De vez en cuando parece que las cosas, nuestras cosas o (si fuera necesario concretar) mis propias cosas, se desfondaran, carecieran -como probablemente sea, en efecto- del menor motivo de interés para nadie. Así que entonces dejamos que el peso caiga y que las cosas caigan, y nos retiramos para no obstaculizar su caída, nos dejamos de ocupar, nos desentendemos.
No sé si hacemos mal o bien: quizá bien si se atiende a cualidades o al atractivo de las tales cosas que, en el mejor de los casos, podrá ser marginal, escaso o el propio de un mero capricho para curiosos; pero creo que es entonces también, y cuando nos dejamos arrastrar por ese humor negro, por esa melancolía, cuando es muy posible que hagamos mal, y hasta muy mal, en un sentido relativo, y seamos injustos para con nosotros y lo nuestro (pero no un «nuestro» de positivas proyecciones, de presencias o valiosas realizaciones, sino ese otro «nuestro» más decididamente personal: el del cuidado que precisa lo de uno mismo para consigo mismo, el interés que nos despertamos por lo específico de la propia labor o el que me despierto yo por mi tarea, por «lo mío» en cuanto que ocupación y que equivaldría, en definitiva, a lo único que hay). El mundo que debiéramos vigilar, nuestro mundo; pues si él se hunde, nosotros vamos detrás con él.

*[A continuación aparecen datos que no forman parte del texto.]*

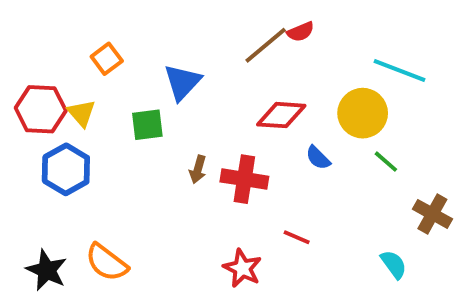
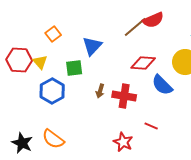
red semicircle: (301, 32) -> (153, 20), size x1.5
blue semicircle: (318, 158) -> (162, 85), size x1.6
blue hexagon: (66, 169) -> (52, 91), moved

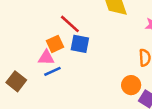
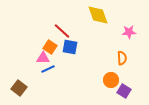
orange square: (55, 44) -> (50, 47), turned -32
brown square: (16, 81) -> (19, 88), moved

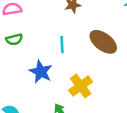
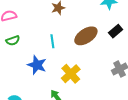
brown ellipse: (103, 42) -> (86, 36), turned -65

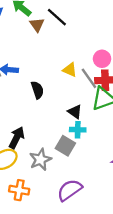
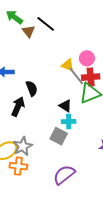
yellow triangle: (70, 70) -> (68, 65), moved
black arrow: (17, 138) -> (18, 107), moved
gray star: (40, 160) -> (23, 146), moved
orange cross: (19, 190) -> (18, 166), moved

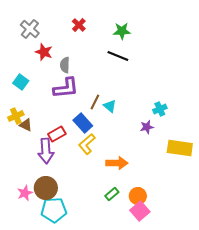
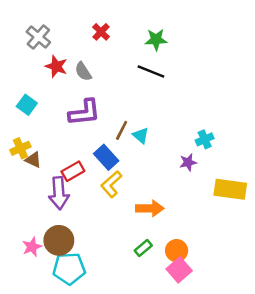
gray semicircle: (65, 65) -> (83, 72), moved, turned -35

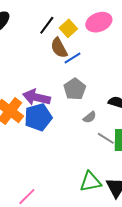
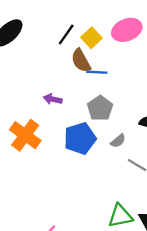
blue line: (72, 58) -> (97, 72), turned 36
purple arrow: (36, 97) -> (53, 99), moved, size x0.6
blue pentagon: (38, 117) -> (80, 138), moved

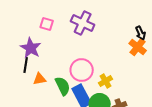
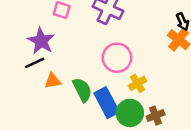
black line: (26, 65) -> (35, 63), turned 56
pink circle: (82, 70) -> (117, 58), moved

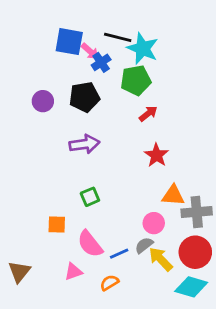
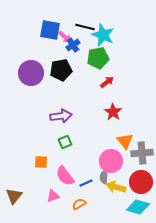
purple circle: (43, 101) -> (31, 73), size x1.6
purple arrow: (84, 144) -> (61, 116), moved
orange triangle: (173, 195) -> (125, 141), turned 48
pink circle: (154, 223) -> (111, 161), size x1.5
gray semicircle: (144, 245) -> (104, 177), turned -48
yellow arrow: (161, 259) -> (116, 187), turned -30

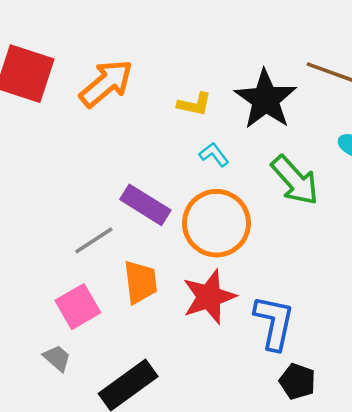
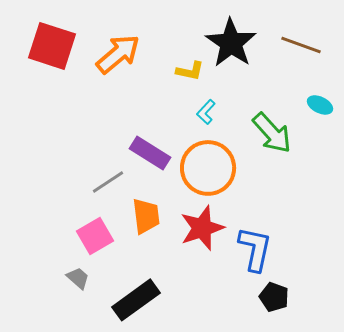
black star: (266, 99) -> (231, 43), moved
cyan L-shape: (214, 155) -> (206, 112), turned -100

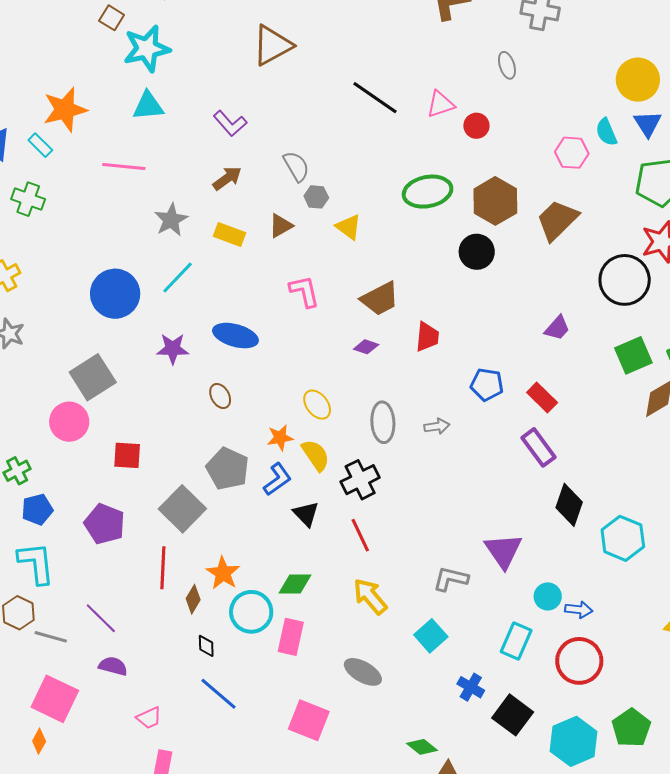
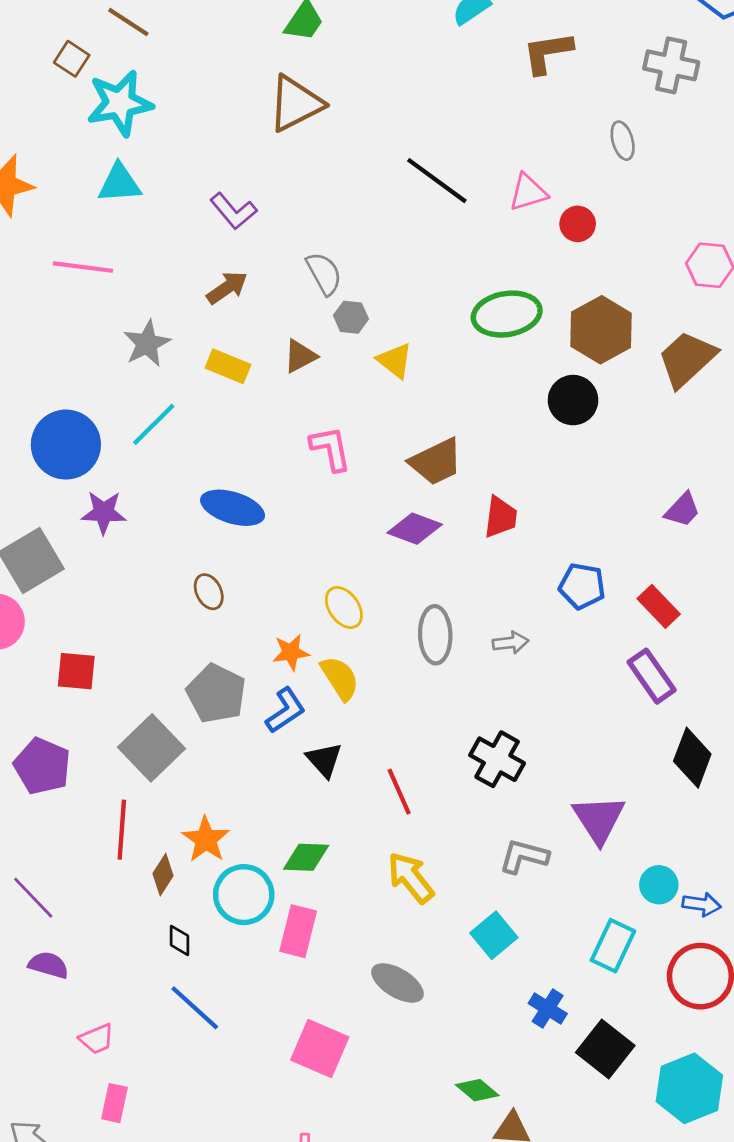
purple diamond: (366, 347) -> (415, 529), size x1.5
purple star: (173, 349) -> (104, 512), moved
black cross: (360, 480) -> (497, 759), moved, turned -36

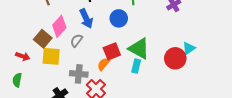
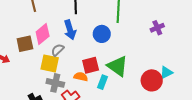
brown square: (43, 39) -> (25, 44), turned 30
yellow square: (51, 56) -> (50, 63), moved
orange semicircle: (103, 64) -> (81, 77), turned 56
cyan rectangle: (136, 66) -> (102, 82), moved

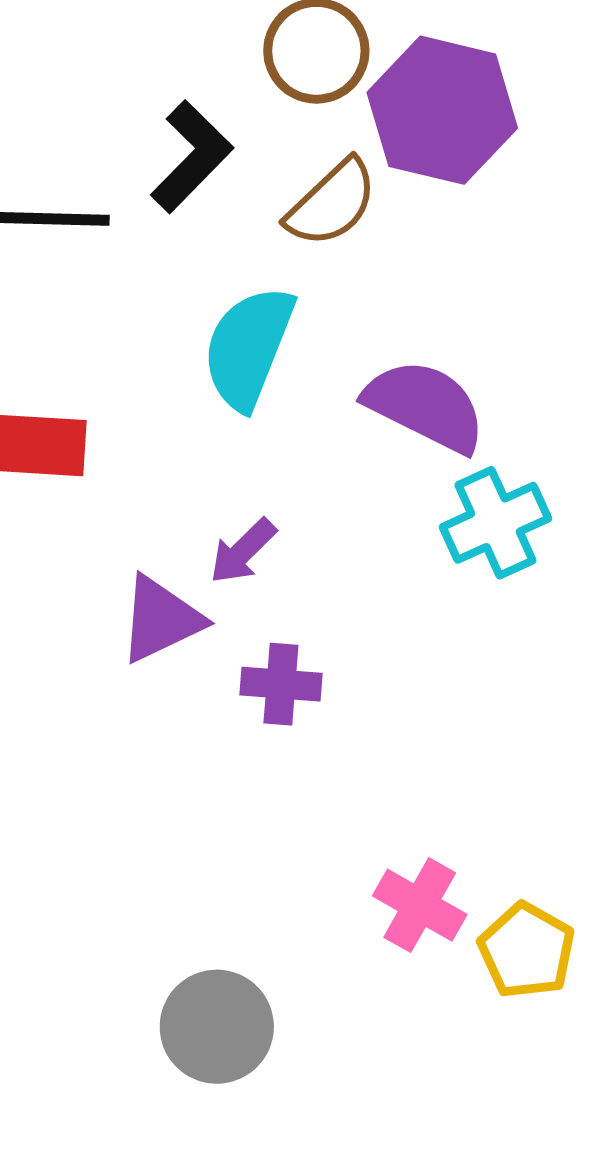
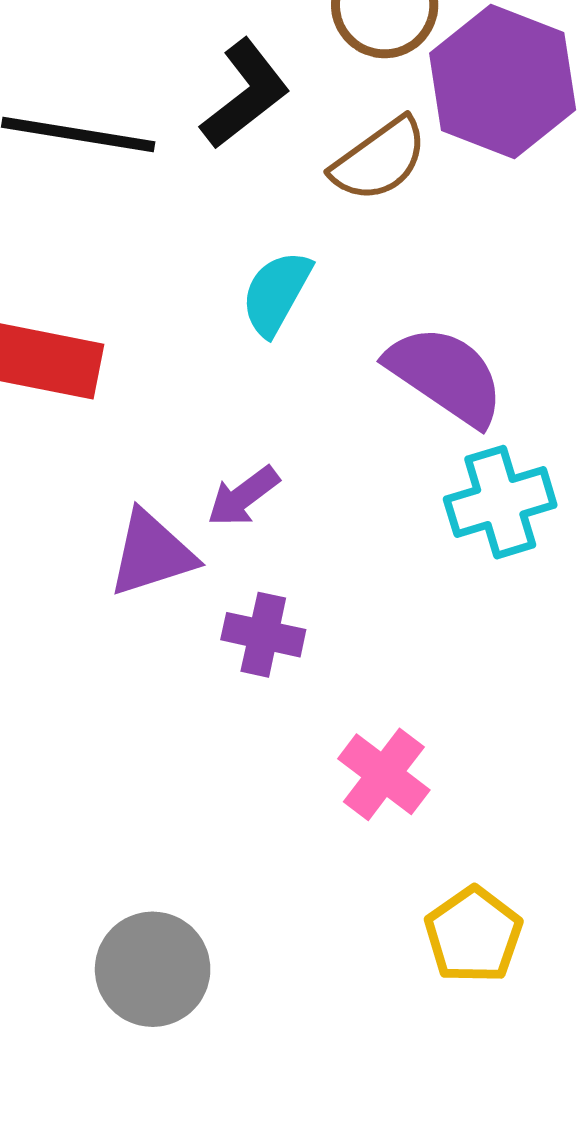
cyan semicircle: (248, 347) -> (276, 293), size x0.7
pink cross: (420, 905) -> (384, 774), moved

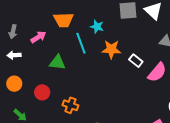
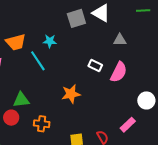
orange star: (111, 49) -> (71, 94), moved
green triangle: (57, 63) -> (21, 100), moved

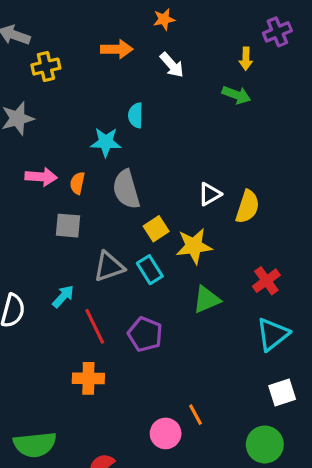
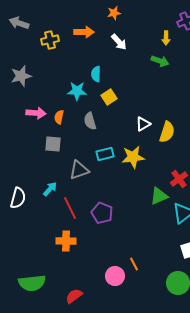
yellow cross: (46, 67) -> (50, 40), moved
gray semicircle: (126, 189) -> (90, 121), size x0.7
yellow square: (156, 229) -> (109, 97), moved
cyan rectangle: (150, 270) -> (105, 154), moved, turned -72
green triangle: (207, 300) -> (159, 196), moved

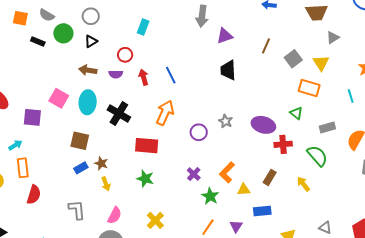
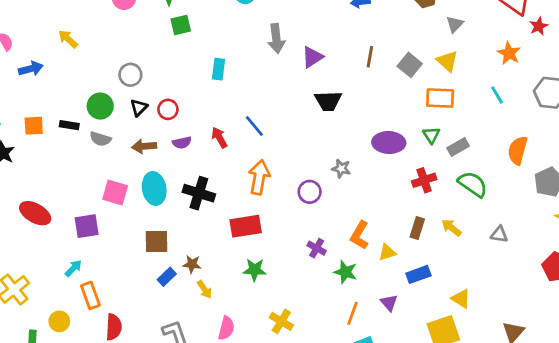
gray semicircle: (47, 15) -> (100, 139), moved
orange square: (20, 18) -> (34, 126), moved
cyan rectangle: (143, 27) -> (219, 69), moved
red circle: (125, 55) -> (168, 109), moved
black trapezoid: (228, 70) -> (328, 101), turned -75
green triangle: (296, 113) -> (431, 135), turned 32
purple ellipse: (263, 125) -> (389, 142), moved
gray rectangle: (327, 127) -> (458, 147), moved
yellow arrow: (303, 184) -> (451, 228), moved
gray triangle: (325, 228) -> (499, 234), moved

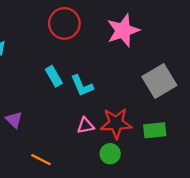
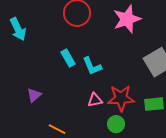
purple triangle: (14, 120) -> (34, 95), turned 35

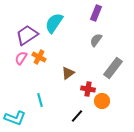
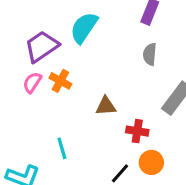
gray semicircle: (96, 40) -> (150, 54), turned -32
brown triangle: (68, 73) -> (106, 106), turned 32
orange circle: (102, 101) -> (151, 162), moved

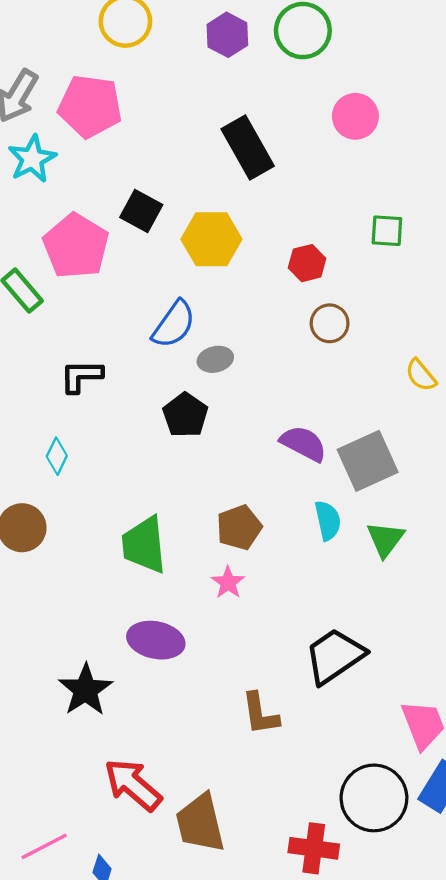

Que ese descuido pudiera verse como una prefiguración de la muerte no es difícil conjetura. Esa desgana que te va carcomiendo el edificio y se extiende como una lepra. Algo que empieza por justificarse en la sospecha del natural desinterés ajeno: «total, si esto no le importa a casi nadie». Y es irónico que sea entonces cuando surjan aquí y allá, esporádicos pero insistentes, los desmentidos de un cierto aprecio y seguimiento: «Te solía leer, pero últimamente como lo has dejado...». «Vaya, ahora aparece el público», te dices. Porque había público y no te habías dado cuenta.
En otro orden de situaciones pasa algo parecido, y, en concreto, también nos vamos descolgando de las personas; y nos empiezan a resultar desconocidos incluso aquellos que hasta hace poco nos fueran más próximos, o por milagro a veces recuperamos también y simultáneamente una vieja familiaridad que ya creíamos perdida. Pero quizá es que somos nosotros los que cambiamos. Todos lo hacemos. Sin notarlo casi, nos vamos alejando de antiguos hábitos, de la costumbre o adoptamos otras mal compatibles con aquellas abandonadas: y una noche contemplamos al amigo, que ahora es capitalino de adopción y desconoce ostentoso los rituales de la provincia, así que, por eso mismo, nos desconoce, y le vemos hacer tales alardes de mundanidad mientras se pavonea y estira el desplegado estro de una sorna experta de connaisseur... «Antes era distinto», te dices. Ya. Pero antes también lo éramos nosotros.
Distintos e iguales, habituados o desacostumbrados, nos vamos alejando poco a poco. La máquina de la vida nos devora y las dentelladas que nos enseñamos en la conversación no acaban nunca de casar bien entre sí.